• What to work on
The entries are to be repeated exactly, with all pictures omitted.

+ + + +

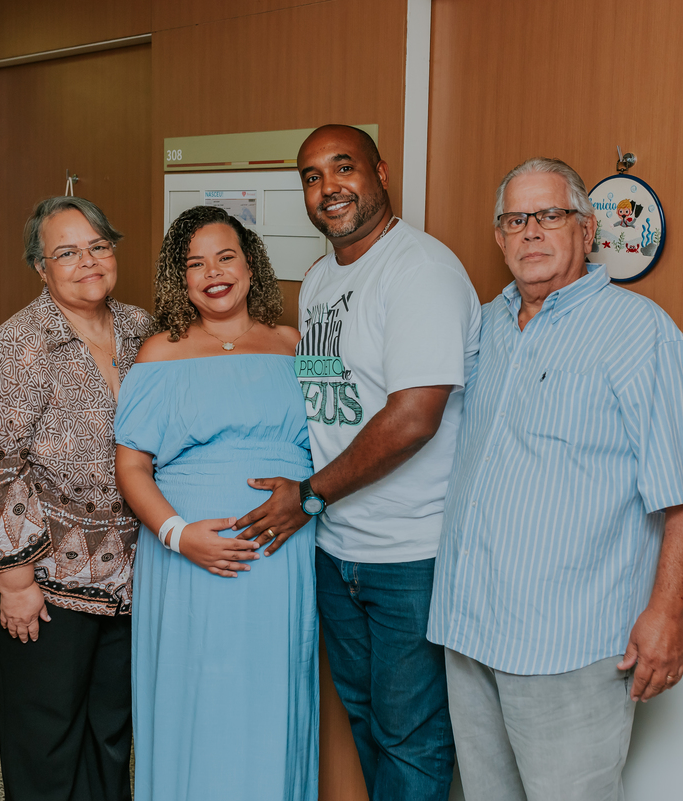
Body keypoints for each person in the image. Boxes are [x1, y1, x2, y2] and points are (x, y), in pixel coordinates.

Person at [426, 157, 683, 801]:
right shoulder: (487, 325)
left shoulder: (641, 334)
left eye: (550, 215)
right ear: (500, 238)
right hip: (470, 626)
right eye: (515, 219)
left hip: (569, 643)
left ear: (587, 231)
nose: (531, 231)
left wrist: (667, 614)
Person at [234, 124, 480, 800]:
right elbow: (327, 402)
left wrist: (308, 495)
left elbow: (411, 419)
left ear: (381, 171)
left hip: (409, 555)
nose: (328, 187)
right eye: (312, 176)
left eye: (343, 167)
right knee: (372, 722)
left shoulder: (420, 270)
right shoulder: (317, 281)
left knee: (412, 737)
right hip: (338, 548)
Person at [113, 205, 318, 801]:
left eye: (226, 257)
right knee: (195, 698)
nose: (214, 273)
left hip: (280, 557)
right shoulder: (157, 355)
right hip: (187, 562)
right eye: (195, 264)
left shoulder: (300, 345)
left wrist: (312, 504)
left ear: (251, 265)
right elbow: (131, 467)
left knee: (270, 696)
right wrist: (179, 535)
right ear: (182, 280)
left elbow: (342, 445)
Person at [0, 196, 151, 801]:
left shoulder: (143, 331)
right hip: (42, 576)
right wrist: (14, 582)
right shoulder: (18, 347)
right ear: (41, 268)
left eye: (98, 246)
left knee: (111, 726)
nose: (87, 261)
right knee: (46, 732)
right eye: (66, 252)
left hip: (126, 571)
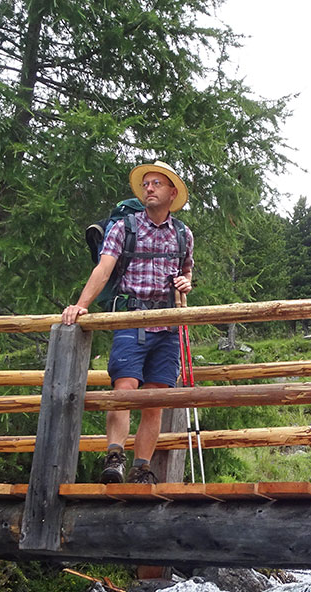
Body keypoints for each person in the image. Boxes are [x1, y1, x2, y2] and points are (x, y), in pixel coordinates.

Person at [61, 160, 194, 484]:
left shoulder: (183, 234)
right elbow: (103, 269)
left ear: (171, 193)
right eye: (145, 184)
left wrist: (186, 282)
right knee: (124, 388)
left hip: (168, 324)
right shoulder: (125, 227)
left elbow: (187, 270)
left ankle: (142, 468)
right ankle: (115, 457)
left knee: (155, 398)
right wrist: (80, 306)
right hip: (130, 318)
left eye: (156, 184)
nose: (149, 188)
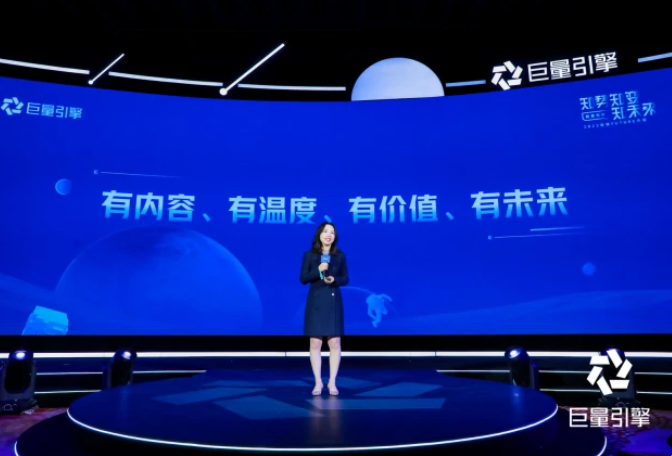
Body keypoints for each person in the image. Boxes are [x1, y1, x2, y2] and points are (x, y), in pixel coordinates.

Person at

+ + + +

• Problem solution
Body keypoints for each person in the image. Boxes are [x1, y1, x2, y2] and points are (x, y), in pixel coordinates.

Person at [426, 157, 683, 801]:
right shoulder: (487, 325)
left shoulder: (641, 334)
left eye: (550, 215)
right ear: (500, 238)
right hip: (470, 626)
right eye: (515, 219)
left hip: (569, 643)
left ear: (587, 231)
nose: (531, 231)
left wrist: (667, 614)
Person at [234, 124, 480, 800]:
right elbow: (327, 402)
left wrist: (308, 495)
left elbow: (411, 419)
left ear: (381, 171)
left hip: (409, 555)
nose: (328, 187)
right eye: (312, 176)
left eye: (343, 167)
right knee: (372, 722)
left shoulder: (420, 270)
right shoulder: (317, 281)
left knee: (412, 737)
right hip: (338, 548)
Person at [113, 205, 318, 801]:
left eye: (226, 257)
right knee: (195, 698)
nose: (214, 273)
left hip: (280, 557)
right shoulder: (157, 355)
right hip: (187, 562)
right eye: (195, 264)
left shoulder: (300, 345)
left wrist: (312, 504)
left ear: (251, 265)
right elbow: (131, 467)
left knee: (270, 696)
right wrist: (179, 535)
right ear: (182, 280)
left elbow: (342, 445)
Person at [0, 196, 151, 801]:
left shoulder: (143, 331)
right hip: (42, 576)
right wrist: (14, 582)
right shoulder: (18, 347)
right ear: (41, 268)
left eye: (98, 246)
left knee: (111, 726)
nose: (87, 261)
right knee: (46, 732)
right eye: (66, 252)
left hip: (126, 571)
Body keypoints for each person in the image. Boxes are [x1, y1, x2, y2] and points are (x, y), in pixel coordinates.

Person at [61, 160, 194, 484]:
left shoulder: (183, 234)
right elbow: (103, 269)
left ear: (171, 193)
right eye: (145, 184)
left wrist: (186, 282)
right knee: (124, 388)
left hip: (168, 324)
right shoulder: (125, 227)
left elbow: (187, 270)
left ankle: (142, 468)
right ankle: (115, 457)
left knee: (155, 398)
right wrist: (80, 306)
right hip: (130, 318)
left eye: (156, 184)
nose: (149, 188)
Body keypoints for each person in the image. Boxes are [x1, y1, x2, y2] and points are (x, y), in pixel coordinates.

Person at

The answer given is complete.